> [INPUT DATA]
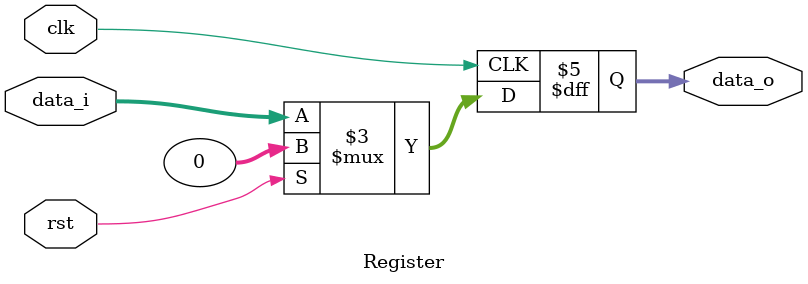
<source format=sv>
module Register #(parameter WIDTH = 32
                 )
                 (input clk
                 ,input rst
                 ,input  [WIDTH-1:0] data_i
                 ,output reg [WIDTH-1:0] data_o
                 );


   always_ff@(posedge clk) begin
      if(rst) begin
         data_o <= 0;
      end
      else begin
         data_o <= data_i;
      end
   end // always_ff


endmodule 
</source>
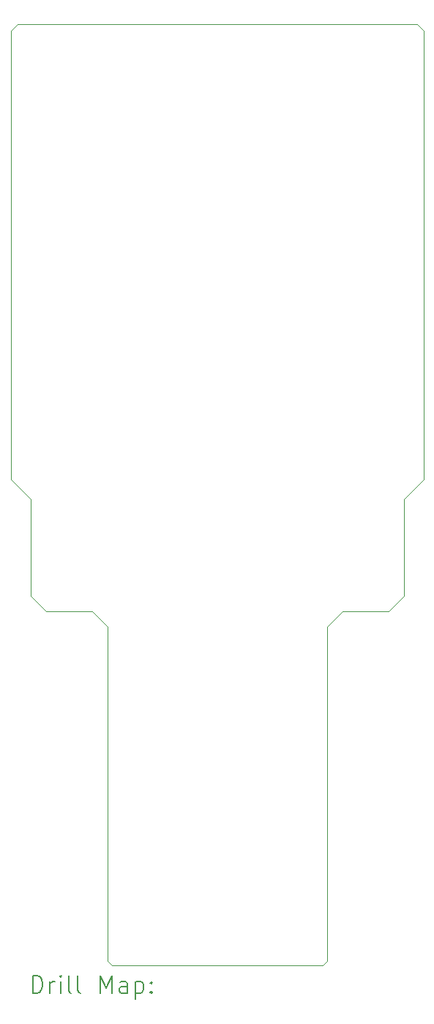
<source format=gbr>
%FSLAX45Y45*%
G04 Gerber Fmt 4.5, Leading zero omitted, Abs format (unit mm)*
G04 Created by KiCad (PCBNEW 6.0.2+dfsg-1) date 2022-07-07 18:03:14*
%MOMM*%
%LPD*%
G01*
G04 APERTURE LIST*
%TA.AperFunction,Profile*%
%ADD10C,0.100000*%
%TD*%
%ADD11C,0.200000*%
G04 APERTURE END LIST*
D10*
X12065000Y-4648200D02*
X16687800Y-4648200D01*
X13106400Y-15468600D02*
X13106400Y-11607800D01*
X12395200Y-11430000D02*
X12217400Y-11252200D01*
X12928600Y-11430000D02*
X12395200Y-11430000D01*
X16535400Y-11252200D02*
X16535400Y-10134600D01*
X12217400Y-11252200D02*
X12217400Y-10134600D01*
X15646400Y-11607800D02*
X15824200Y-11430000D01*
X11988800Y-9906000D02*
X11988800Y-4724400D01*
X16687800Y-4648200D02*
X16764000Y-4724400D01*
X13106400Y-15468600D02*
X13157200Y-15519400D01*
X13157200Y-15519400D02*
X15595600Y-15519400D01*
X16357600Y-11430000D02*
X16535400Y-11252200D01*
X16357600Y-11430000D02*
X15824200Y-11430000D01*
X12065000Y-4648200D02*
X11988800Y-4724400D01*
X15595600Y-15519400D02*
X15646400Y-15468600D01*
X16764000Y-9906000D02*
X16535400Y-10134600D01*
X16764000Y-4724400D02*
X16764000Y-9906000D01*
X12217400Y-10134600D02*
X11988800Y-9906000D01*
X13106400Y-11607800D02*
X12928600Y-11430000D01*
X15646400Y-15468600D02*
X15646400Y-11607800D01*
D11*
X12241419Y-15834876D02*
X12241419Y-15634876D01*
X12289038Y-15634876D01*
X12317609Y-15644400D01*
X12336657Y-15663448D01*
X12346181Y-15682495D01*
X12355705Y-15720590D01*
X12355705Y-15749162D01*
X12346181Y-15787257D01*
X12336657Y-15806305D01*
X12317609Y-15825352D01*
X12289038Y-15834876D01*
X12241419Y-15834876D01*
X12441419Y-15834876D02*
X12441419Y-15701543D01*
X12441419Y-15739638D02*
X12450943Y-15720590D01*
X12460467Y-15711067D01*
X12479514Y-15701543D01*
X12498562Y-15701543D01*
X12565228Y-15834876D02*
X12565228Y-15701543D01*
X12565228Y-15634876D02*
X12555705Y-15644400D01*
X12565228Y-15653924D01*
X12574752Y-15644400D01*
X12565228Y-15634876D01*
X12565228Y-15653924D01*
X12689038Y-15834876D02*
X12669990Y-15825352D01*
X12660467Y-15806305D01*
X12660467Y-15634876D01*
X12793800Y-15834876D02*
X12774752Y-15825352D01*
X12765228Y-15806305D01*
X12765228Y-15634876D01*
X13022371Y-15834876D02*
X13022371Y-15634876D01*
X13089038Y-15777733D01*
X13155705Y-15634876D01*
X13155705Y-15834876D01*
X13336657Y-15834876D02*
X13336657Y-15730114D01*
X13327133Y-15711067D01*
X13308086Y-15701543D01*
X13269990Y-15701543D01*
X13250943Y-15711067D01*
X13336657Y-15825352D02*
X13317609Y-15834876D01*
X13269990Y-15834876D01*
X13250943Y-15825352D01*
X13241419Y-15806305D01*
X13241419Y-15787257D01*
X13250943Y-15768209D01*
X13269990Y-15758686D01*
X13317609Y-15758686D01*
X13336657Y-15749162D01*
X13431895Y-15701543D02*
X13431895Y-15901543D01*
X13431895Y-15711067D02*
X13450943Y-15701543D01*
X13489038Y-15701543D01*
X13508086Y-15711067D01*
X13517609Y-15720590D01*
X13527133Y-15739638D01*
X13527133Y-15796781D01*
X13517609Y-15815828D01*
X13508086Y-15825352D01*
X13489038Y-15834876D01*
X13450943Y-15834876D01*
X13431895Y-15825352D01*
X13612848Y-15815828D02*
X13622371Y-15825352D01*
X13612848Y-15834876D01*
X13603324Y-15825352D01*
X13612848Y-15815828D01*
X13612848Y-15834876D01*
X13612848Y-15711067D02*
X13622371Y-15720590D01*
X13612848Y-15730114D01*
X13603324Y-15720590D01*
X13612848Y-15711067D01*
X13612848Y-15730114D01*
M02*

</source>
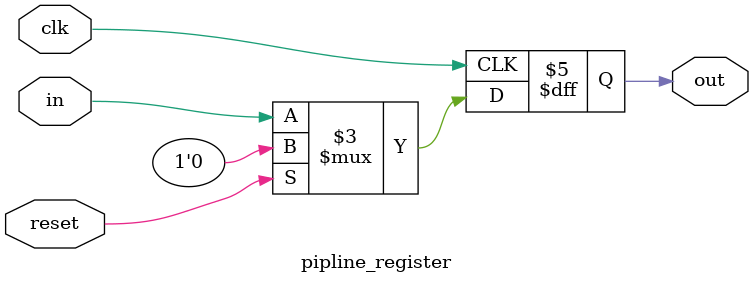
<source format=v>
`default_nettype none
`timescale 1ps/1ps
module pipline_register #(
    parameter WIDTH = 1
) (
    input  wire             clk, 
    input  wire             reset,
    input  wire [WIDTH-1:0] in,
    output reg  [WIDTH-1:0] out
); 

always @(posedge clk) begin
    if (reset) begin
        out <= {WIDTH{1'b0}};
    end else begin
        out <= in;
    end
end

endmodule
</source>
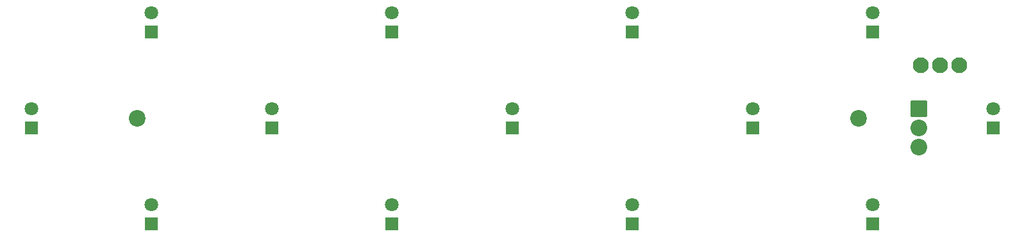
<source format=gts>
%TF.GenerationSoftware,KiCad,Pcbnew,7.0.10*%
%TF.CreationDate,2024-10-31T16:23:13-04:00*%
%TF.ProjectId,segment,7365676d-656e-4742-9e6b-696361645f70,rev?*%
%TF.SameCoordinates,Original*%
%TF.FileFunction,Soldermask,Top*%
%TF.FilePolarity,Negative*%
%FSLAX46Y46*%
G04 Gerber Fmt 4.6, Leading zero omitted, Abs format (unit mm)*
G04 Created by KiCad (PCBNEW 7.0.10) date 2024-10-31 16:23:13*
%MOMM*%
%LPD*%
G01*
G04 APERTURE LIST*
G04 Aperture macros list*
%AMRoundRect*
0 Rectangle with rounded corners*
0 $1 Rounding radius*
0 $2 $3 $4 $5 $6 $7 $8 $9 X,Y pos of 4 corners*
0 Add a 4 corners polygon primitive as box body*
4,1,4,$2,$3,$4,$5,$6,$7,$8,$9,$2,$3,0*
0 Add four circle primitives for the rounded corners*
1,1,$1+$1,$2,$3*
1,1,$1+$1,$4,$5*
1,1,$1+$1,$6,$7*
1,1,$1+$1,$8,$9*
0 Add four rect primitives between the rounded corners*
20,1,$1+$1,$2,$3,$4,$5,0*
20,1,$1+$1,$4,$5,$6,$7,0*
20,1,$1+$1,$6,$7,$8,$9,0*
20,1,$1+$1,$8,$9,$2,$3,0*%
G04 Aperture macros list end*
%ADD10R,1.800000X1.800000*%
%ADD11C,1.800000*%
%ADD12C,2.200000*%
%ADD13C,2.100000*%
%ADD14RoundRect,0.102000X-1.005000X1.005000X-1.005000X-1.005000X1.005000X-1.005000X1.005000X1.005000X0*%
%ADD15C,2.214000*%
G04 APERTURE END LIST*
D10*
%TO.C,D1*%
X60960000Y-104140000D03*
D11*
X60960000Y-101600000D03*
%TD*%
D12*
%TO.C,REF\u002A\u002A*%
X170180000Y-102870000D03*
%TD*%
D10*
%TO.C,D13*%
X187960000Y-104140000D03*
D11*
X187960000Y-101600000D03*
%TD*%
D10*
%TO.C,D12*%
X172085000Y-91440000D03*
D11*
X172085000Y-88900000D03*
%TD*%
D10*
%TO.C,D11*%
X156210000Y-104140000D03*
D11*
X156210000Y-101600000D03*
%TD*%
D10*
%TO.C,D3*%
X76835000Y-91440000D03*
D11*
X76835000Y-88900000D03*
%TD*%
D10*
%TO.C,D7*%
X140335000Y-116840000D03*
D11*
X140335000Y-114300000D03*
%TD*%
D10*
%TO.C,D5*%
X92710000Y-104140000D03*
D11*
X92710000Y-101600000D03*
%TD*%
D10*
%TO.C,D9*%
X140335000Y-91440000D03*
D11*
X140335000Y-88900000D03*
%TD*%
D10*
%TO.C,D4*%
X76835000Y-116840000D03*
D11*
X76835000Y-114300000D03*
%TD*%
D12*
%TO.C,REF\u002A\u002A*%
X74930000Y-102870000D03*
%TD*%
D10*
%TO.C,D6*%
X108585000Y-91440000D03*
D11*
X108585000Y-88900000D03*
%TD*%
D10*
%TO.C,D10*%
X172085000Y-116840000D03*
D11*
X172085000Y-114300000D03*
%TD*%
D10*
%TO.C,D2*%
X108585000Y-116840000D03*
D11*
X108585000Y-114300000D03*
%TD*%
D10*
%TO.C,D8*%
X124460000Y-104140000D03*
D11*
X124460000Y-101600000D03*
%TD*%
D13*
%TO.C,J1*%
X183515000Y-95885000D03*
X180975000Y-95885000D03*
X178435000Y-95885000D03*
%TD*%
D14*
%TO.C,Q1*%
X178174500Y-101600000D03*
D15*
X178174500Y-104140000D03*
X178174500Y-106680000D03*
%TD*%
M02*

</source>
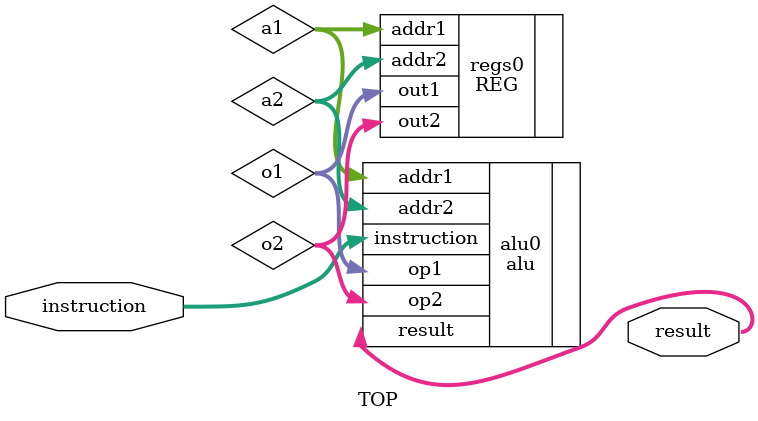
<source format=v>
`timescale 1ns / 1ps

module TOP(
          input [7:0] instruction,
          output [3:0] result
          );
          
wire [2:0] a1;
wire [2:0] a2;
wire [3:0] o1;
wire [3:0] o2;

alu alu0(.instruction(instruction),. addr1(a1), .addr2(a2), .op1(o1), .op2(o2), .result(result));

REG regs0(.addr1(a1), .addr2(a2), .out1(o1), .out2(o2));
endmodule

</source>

> [THE TASK]
Can you quote exactly, and only, the lines from the one containing "X178174500Y-104140000D03*" through the last line of the records above, keeping both ends and leaving out any pictures?

> [WRITTEN SOLUTION]
X178174500Y-104140000D03*
X178174500Y-106680000D03*
%TD*%
M02*

</source>
<source format=v>
`timescale 1ns / 1ps

module TOP(
          input [7:0] instruction,
          output [3:0] result
          );
          
wire [2:0] a1;
wire [2:0] a2;
wire [3:0] o1;
wire [3:0] o2;

alu alu0(.instruction(instruction),. addr1(a1), .addr2(a2), .op1(o1), .op2(o2), .result(result));

REG regs0(.addr1(a1), .addr2(a2), .out1(o1), .out2(o2));
endmodule

</source>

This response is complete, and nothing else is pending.